Lama sekali (namakamu) menjawab, baru saat Iqbaal selesai belol, gadis itu bersuara. ”Gue gak pa-pa.”
Tidak ada yang bersuara lagi setelah itu karena beberapa meter lagi motor Iqbaal akan tiba di sebuah taman, yang sepertinya ramai akan pengunjung. Kebanyakan adalah remaja-remaja yang masih mengenakan seragam sekolah seperti mereka.
Selesai memarkirkan motornya, Iqbaal dan (namakamu) berjalan beriringan di jalan yang terbuat dari paving. Di pinggir jalan kecil ini di tumbuhi bunga asoka yang subur, seperti kebanyakan taman lainnya. Tapi sudah sejauh ini mereka berjalan, mereka belum menemukan kursi kosong, kayaknya semuanya udah di pake sama pengunjung yang lain.
”Kursinya gak ada yang kosong lagi deh kayaknya.” Iqbaal menghentikan langkahnya dan menyapukan pandangannya kepenjuru taman.
”Kita kan belom ngecek semuanya. Kesan belum, kesitu belum, nah, di deket pohon itu kayaknya juga ada kursi deh, terus di kolam yang ada di taman ini juga ada kursi, panjang lagi. Masih ada deh, jangan takut ke habisan kursi.”
Kayaknya (namakamu) udah sering kemari dan kayaknya dia emang yang lebih tahu dari Iqbaal. Kalau gitu Iqbaal diem aja deh, ngikutin kemana (namakamu) pergi.
”Nah, kan bener, masih ada kursi kosong,” (namakamu) segera menarik tangan Iqbaal saat melihat sebuah kursi kosong tanpa penghuni. Tempatnya juga bagus, teduh di bawah pohon yang rindang. Cocok banget deh kalau untuk panas-panas begini, dan apalagi kaki (namakamu) tiba-tiba aja terasa keram, mungkin karena memar yang masih membekas di kakinya.
Iqbaal yang di tarik sama (namakamu) sontak aja kaget karena dia lagi ngelamun.
”Yah, yah, yah, kok di dudukin sih,” Langkah (namakamu) terhenti beberapa meter dari kursi incarannya. Ternyata sebelum (namakamu) sampai di kursi itu, udah ada orang lain duluan yang duduki. Emang nasib. ”Kaki gue padahal udah sakit banget.”
Iqbaal gak inget kalau kaki (namakamu) sedang sakit, jadi saat (namakamu) mengeluh tentang kakinya, Iqbaal pun menjadi merasa bersalah.

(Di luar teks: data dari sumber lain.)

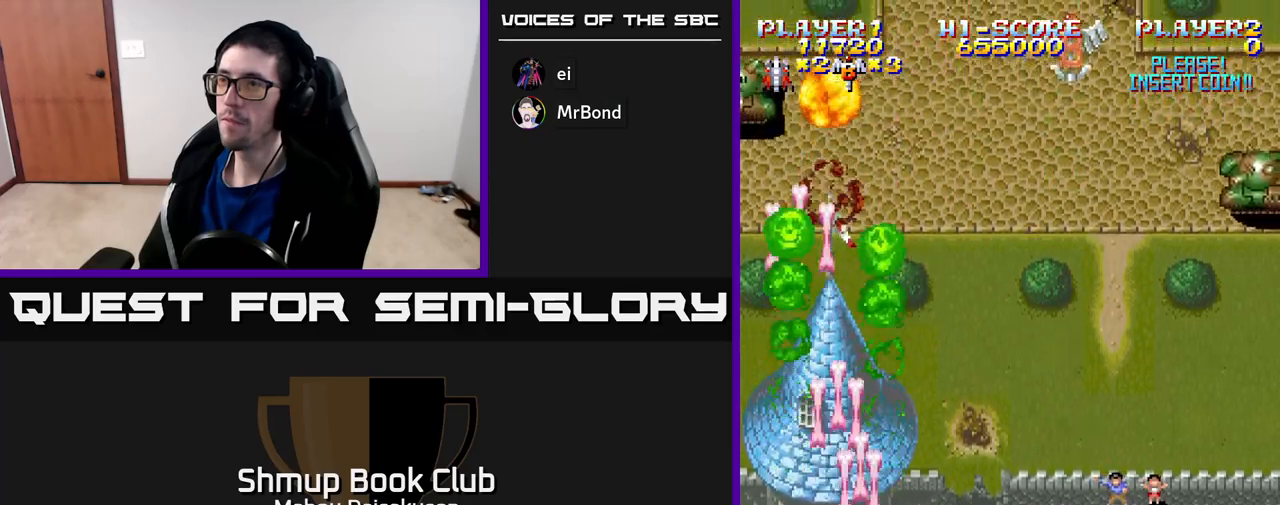
{"buttons": ["A", "DPAD_RIGHT"], "right_stick": "center", "events": [[267, "DPAD_UP", "up"]]}
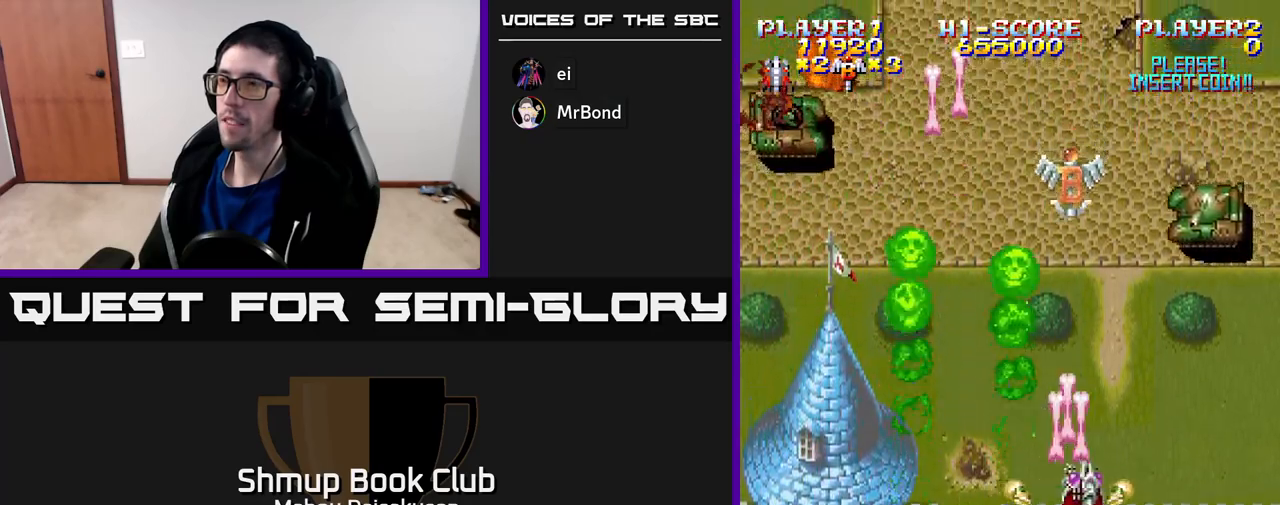
{"buttons": ["A", "DPAD_UP", "DPAD_LEFT"], "right_stick": "center", "events": [[200, "DPAD_DOWN", "down"], [250, "DPAD_RIGHT", "up"], [300, "DPAD_LEFT", "down"], [383, "DPAD_DOWN", "up"], [417, "DPAD_UP", "down"]]}
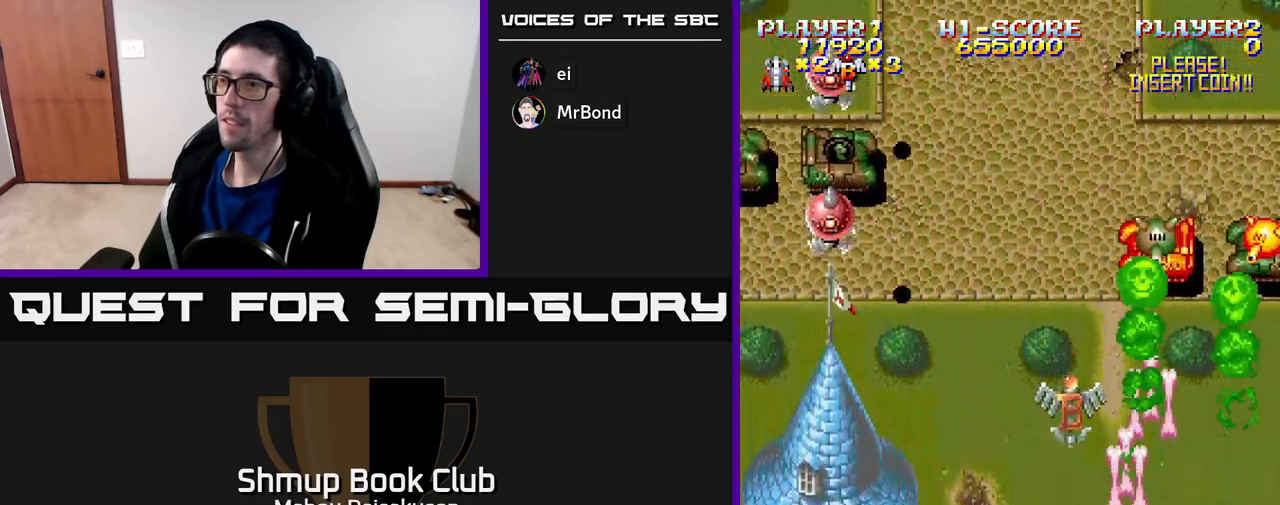
{"buttons": ["A", "DPAD_DOWN", "DPAD_LEFT"], "right_stick": "center", "events": [[133, "DPAD_UP", "up"], [200, "DPAD_DOWN", "down"]]}
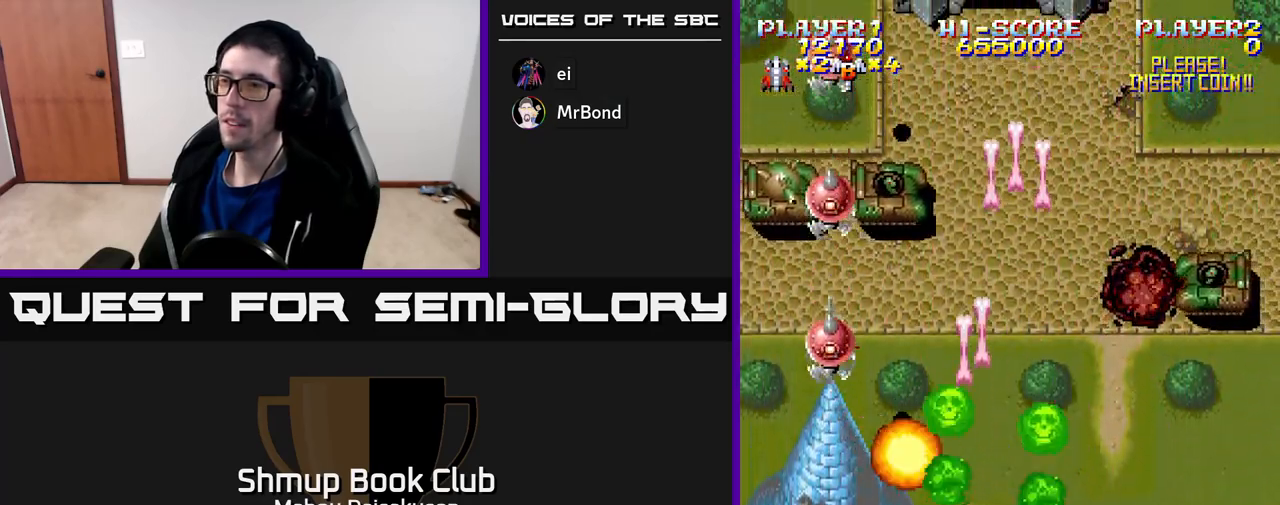
{"buttons": ["A", "DPAD_UP"], "right_stick": "center", "events": [[133, "DPAD_DOWN", "up"], [217, "DPAD_UP", "down"], [500, "DPAD_LEFT", "up"]]}
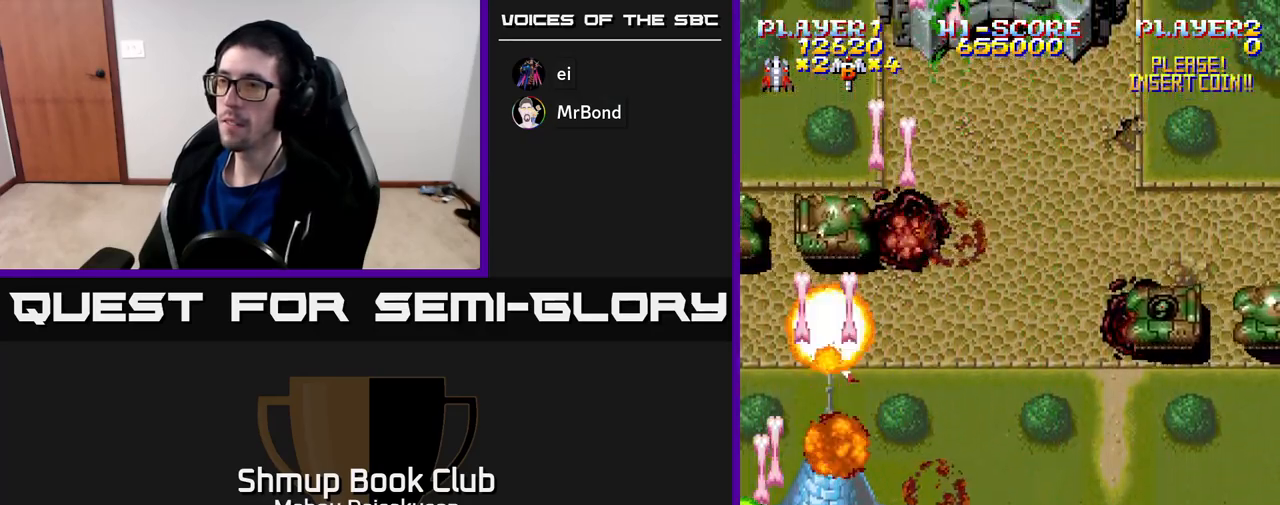
{"buttons": ["A", "DPAD_RIGHT"], "right_stick": "center", "events": [[83, "DPAD_RIGHT", "down"], [83, "DPAD_UP", "up"], [150, "DPAD_DOWN", "down"], [350, "DPAD_DOWN", "up"]]}
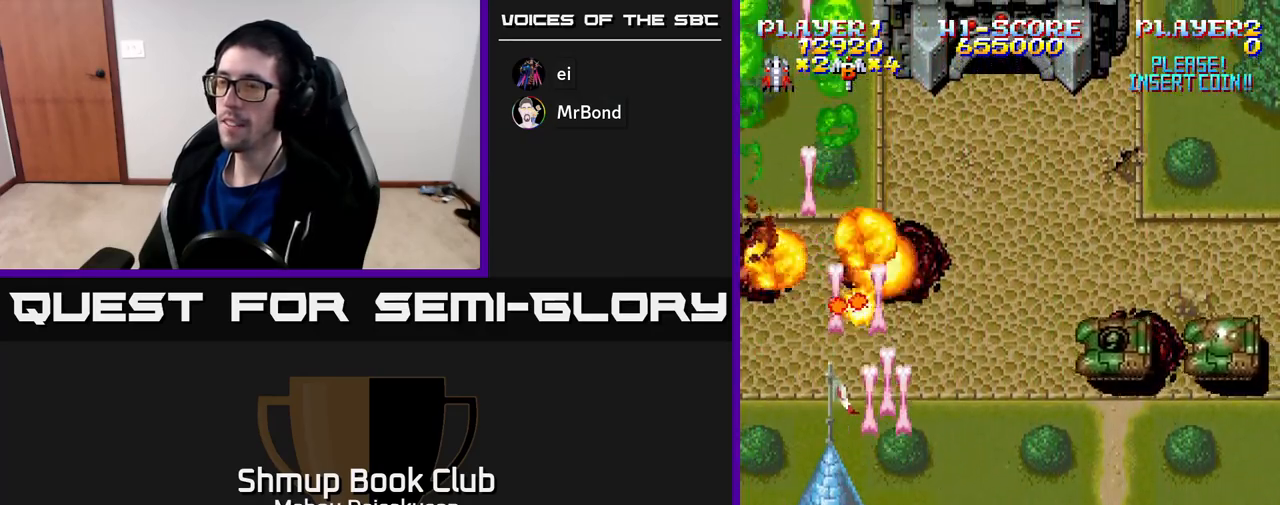
{"buttons": ["A", "DPAD_RIGHT"], "right_stick": "center", "events": []}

(Namakamu) jongkok saking sakitnya. Dia udah gak kuat untuk berdiri. Tak lama Iqbaal juga ikut jongkok di depan (namakamu).
”Lo mau es krim?”
(Namakamu) yang lagi mengaduh-aduh kesakitan itu pun mendadak menengadahkan wajahnya. Wajah kesakitannya berubah jadi segar saat mendengar tawaran Iqbaal, (namakamu) buru-buru mengangguk semangat.

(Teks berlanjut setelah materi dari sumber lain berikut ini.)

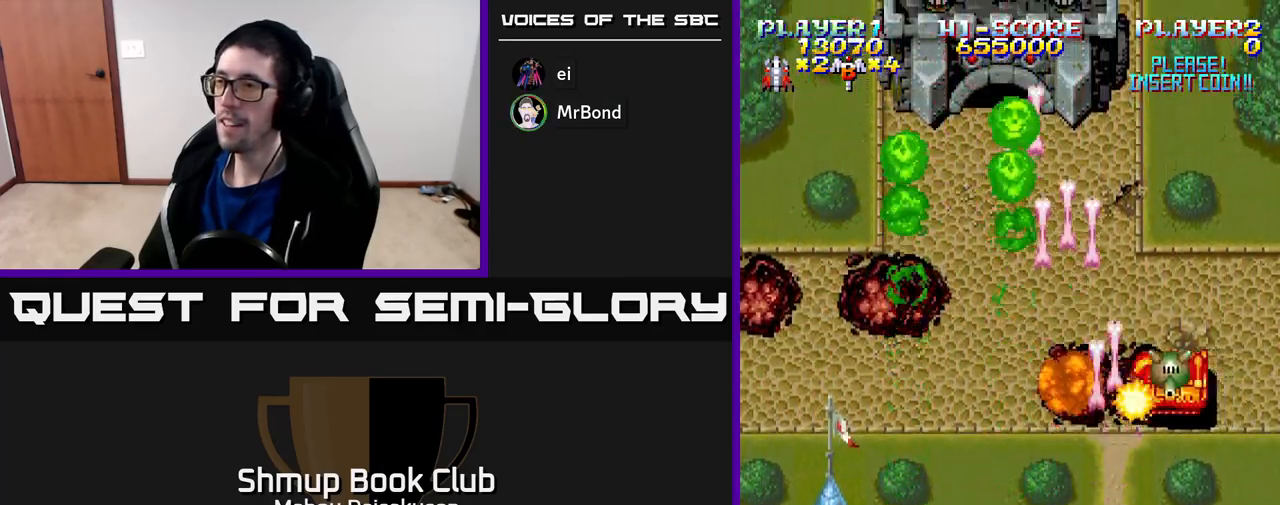
{"buttons": ["A", "DPAD_LEFT"], "right_stick": "center", "events": [[267, "DPAD_DOWN", "down"], [283, "DPAD_RIGHT", "up"], [300, "DPAD_DOWN", "up"], [317, "DPAD_LEFT", "down"]]}
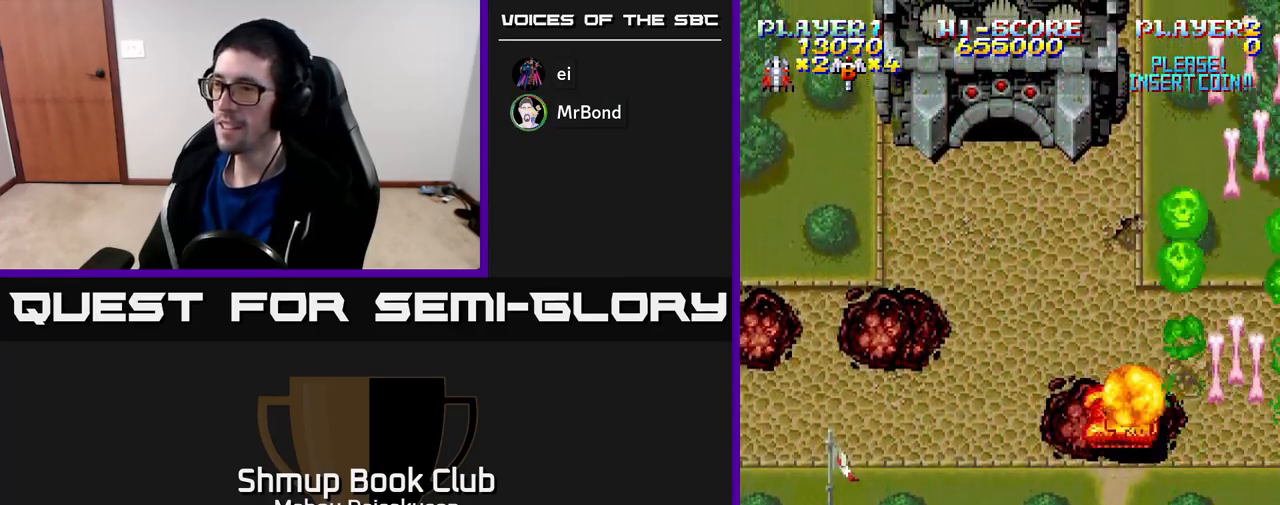
{"buttons": ["A", "DPAD_LEFT"], "right_stick": "center", "events": [[17, "DPAD_UP", "down"], [500, "DPAD_UP", "up"]]}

Iqbaal tersenyum. ”Tunggu disini, gue kesana dulu.” Setelah melihat (namakamu) mengangguk, Iqbaal segera berlari ke arah penjualan es krim yang jaraknya emang lumayan jauh.
”Iqbaal kalo di liat-liat ganteng juga, udah ganteng, sering senyum, gak kasar kayak Aldi, baik, sopan sama cewek, beda banget sama Aldi!” Dumel (namakamu) tiba-tiba, (namakamu) sendiri tak mengerti kenapa kalimat seperti itu bisa keluar dari mulutnya. ”Tapi Aldi asik juga kok. Aldi keadaanya sekarang gimana ya? Kok gue malah pengen cepet-cepet pulang.”
Berselang lima menit baru Iqbaal kembali bersama dua cup es krim, di tangannya ada dua rasa; stoberi sama cokelat, tapi ada yang ganjil dari Iqbaal. Tas sekolahnya mana?
(Namakamu) pikir Iqbaal bakalan kasih yang stoberi sama (namakamu), ternyata Iqbaal malah kasih yang cokelat.
”Kita makannya sambil jalan aja ya? Lo masih sanggup jalan? Tadi gue liat disana ada kursi kosong.” Iqbaal menudingkan telunjuknya ke arah penjual es krim, beberapa meter dari situ memang ada kursi kosong malah ada tiga kursi yang kosong.
Tapi jauh banget...
”Emangnya kalo gue gak sanggu jalan, lo mau gendong gue?” Cibir (namakamu) tanpa melihat kearah Iqbaal, dia sibuk menjilati es krimnya.
”Gak ah, lo pasti berat.” Tolak Iqbaal mentah-mentah.
”Yaelah, lo sama aja deh kayak Aldi, banyak alesan bilang aja kalo lo emang gak sanggup gendong gue. Payah!” Ejek (namakamu) sambil mengibaskan tangannya.
Entah kenapa Iqbaal selalu ingin tertawa kalau melihat bagaimana (namakamu); mengoceh, marah, ngambek dan lainnya. Gadis itu tidak pernah melakukannya dengan benar, seperti saat ini dia malah asik menjilati es krimnya padahal dia sedang protes kan?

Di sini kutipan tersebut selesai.